Provided passage:
##############################
States that received federal support for testing had to agree with a condition from the Trump administration: don’t ask for that help to be extended.
According to a letter provided to TPM by the Department of Health and Human Services, the State of Illinois received federal support for two testing sites in the state after agreeing not to ask for any further extensions on that support.
And, as agreed, those two sites are slated to close on June 30, 2020.
Craig Fugate, the FEMA administrator under President Obama, expressed surprise at the decision to TPM.
“It would seem to me as an observer that it’s a pretty dumb thing to turn off testing sites when cases are soaring over the issue of money,” he said. “All this is, this is money.”
HHS provided support for the community-based testing sites in the form of testing kits, personnel, and contracts for laboratories and patient notification.
TPM reported on Tuesday that the Trump administration is letting funding lapse for thirteen testing sites around the country at the end of the month, including seven in the virus-stricken state of Texas.
Officials in Pennsylvania told TPM that the closure of their site was subject to the same conditions, while a Colorado official told TPM that the state’s site “was set to expire at the end of June as part of” an earlier extension request.
Texas officials did not return repeated requests for comment on whether conditions were placed on their seven sites.
Fugate added that the language in the agreement conditioning aid on no further requests itself is not necessarily unusual. Rather, he said that the Trump administration’s refusal to grant an extension is puzzling. “Nobody says they can’t be extended unless there’s a statute stopping the extension,” he said.
He gave the example of people displaced by Hurricane Katrina. In that case, families affected by the hurricane had continued to receive federal-sponsored state housing aid for years after the catastrophe under agreements that contained similar language, Fugate said.
##############################
Tasks for this exercise:
1 - In the testing-site article, on what date are the two Illinois testing sites slated to close?
2 - Which states does the testing-site article name?
3 - Copy the testing-site article's text starting at "According to a" and ending at "decision to TPM.".
The records come from a different source than the testing-site article.

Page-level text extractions
##############################
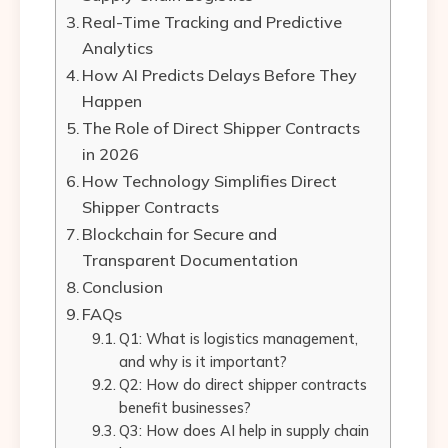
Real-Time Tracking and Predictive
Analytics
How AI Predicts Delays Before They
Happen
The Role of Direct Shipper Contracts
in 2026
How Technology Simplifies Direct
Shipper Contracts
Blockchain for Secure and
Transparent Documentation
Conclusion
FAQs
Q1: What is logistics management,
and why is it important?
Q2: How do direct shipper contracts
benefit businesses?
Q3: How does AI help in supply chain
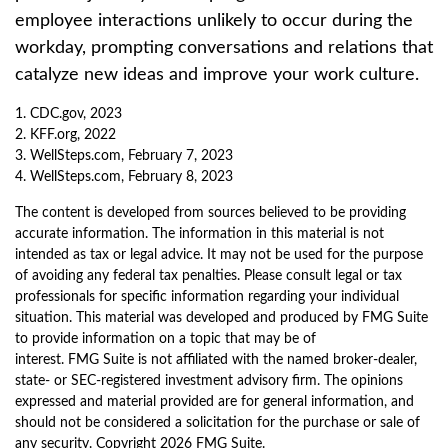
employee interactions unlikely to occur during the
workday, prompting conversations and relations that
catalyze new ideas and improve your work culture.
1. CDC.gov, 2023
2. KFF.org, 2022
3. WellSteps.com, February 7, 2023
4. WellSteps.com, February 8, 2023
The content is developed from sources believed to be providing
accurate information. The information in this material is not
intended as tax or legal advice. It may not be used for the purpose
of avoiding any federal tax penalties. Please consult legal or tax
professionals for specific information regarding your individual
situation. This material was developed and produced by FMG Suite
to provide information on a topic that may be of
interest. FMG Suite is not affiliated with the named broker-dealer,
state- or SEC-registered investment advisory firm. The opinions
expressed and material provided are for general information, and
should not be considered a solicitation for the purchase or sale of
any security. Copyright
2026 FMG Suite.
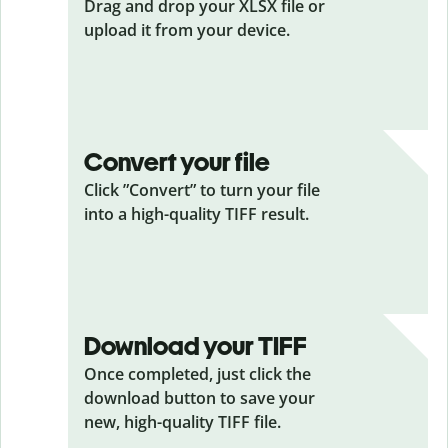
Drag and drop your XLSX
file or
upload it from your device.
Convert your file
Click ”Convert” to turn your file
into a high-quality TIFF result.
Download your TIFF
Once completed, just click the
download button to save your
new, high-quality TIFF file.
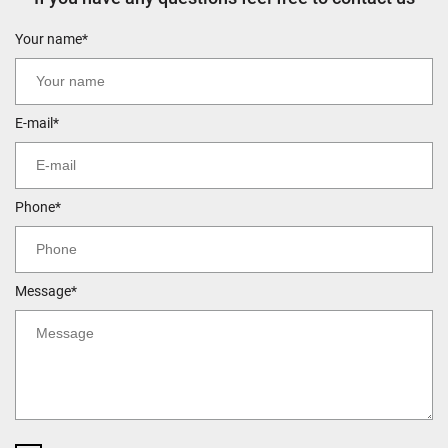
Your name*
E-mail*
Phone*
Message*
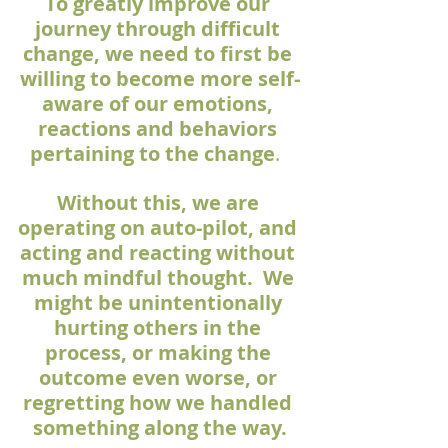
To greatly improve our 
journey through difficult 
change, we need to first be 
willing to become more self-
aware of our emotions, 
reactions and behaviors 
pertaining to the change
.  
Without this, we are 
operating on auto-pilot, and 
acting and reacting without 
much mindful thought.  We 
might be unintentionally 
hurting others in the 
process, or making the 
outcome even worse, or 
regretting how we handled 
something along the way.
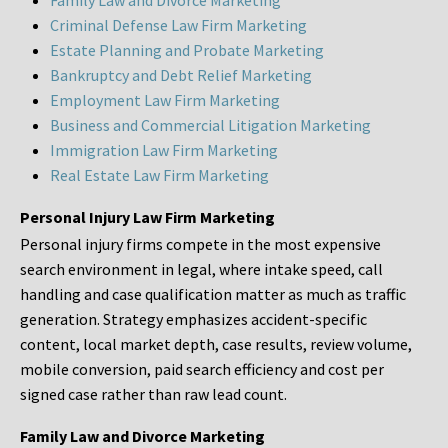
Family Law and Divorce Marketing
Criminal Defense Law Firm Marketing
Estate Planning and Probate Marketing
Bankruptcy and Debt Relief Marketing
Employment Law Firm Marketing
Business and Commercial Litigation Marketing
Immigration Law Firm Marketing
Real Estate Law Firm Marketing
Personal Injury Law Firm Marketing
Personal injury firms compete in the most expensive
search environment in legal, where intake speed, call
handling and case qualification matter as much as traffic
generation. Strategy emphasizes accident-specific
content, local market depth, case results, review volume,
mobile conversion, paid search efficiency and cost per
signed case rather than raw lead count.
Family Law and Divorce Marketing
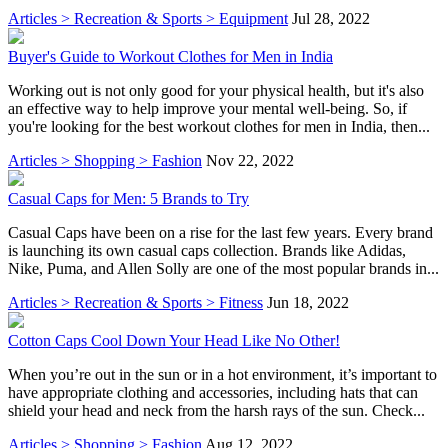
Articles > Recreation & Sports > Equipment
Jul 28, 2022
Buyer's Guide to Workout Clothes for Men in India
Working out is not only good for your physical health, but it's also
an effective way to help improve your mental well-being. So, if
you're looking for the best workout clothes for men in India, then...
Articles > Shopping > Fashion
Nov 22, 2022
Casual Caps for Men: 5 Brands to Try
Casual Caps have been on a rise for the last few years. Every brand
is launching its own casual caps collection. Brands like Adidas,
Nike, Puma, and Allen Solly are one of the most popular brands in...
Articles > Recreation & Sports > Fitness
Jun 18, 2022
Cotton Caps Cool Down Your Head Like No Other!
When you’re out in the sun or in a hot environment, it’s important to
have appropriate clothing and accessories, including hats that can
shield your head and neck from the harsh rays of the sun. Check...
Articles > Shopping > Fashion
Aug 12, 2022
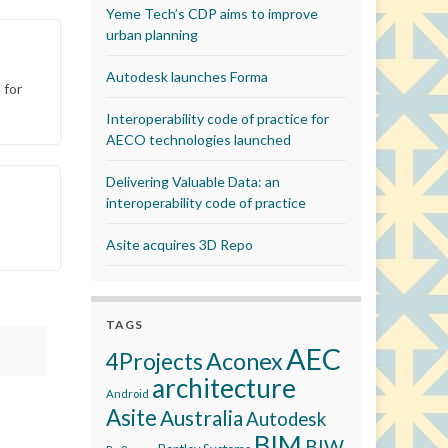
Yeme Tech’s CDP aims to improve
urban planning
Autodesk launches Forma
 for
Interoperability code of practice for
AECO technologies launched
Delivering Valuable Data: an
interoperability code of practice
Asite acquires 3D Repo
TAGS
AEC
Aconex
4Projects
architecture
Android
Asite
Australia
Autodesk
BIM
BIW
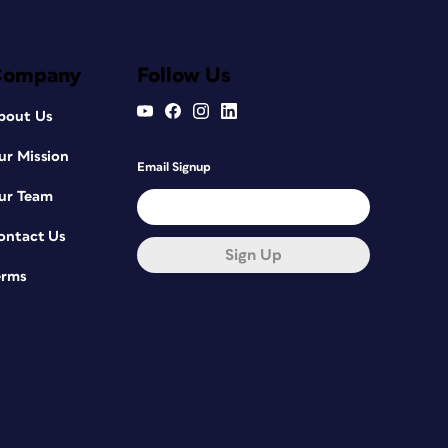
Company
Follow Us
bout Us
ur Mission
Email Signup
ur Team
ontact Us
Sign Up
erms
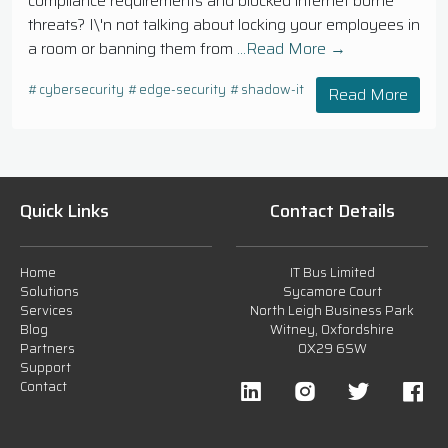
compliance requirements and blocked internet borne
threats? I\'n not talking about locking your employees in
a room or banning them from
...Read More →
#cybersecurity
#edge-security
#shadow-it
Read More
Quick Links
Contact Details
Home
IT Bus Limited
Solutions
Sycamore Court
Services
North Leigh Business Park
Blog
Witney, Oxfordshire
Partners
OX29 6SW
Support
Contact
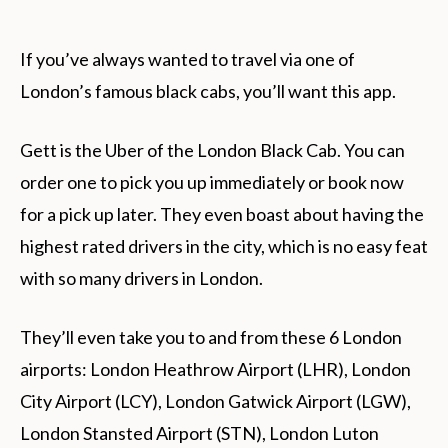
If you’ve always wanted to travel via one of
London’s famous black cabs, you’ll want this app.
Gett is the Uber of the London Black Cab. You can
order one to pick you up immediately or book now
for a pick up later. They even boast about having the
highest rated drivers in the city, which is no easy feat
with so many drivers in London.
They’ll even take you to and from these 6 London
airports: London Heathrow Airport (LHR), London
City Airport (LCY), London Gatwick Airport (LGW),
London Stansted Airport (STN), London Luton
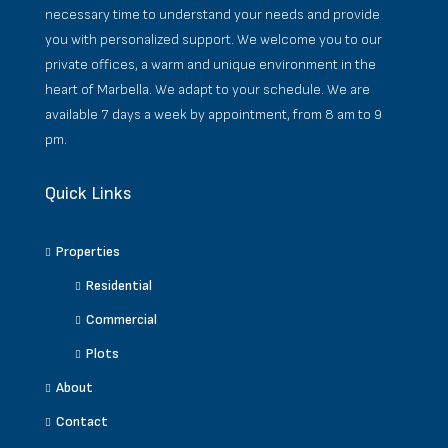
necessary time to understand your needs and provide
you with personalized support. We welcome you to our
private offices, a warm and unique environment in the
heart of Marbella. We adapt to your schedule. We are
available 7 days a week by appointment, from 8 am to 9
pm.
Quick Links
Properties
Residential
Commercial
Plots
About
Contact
##############################
Answers by item:
1 - June 30, 2020.

2 - Illinois, Texas, Pennsylvania, Colorado

3 -
According to a letter provided to TPM by the Department of Health and Human Services, the State of Illinois received federal support for two testing sites in the state after agreeing not to ask for any further extensions on that support.
And, as agreed, those two sites are slated to close on June 30, 2020.
Craig Fugate, the FEMA administrator under President Obama, expressed surprise at the decision to TPM.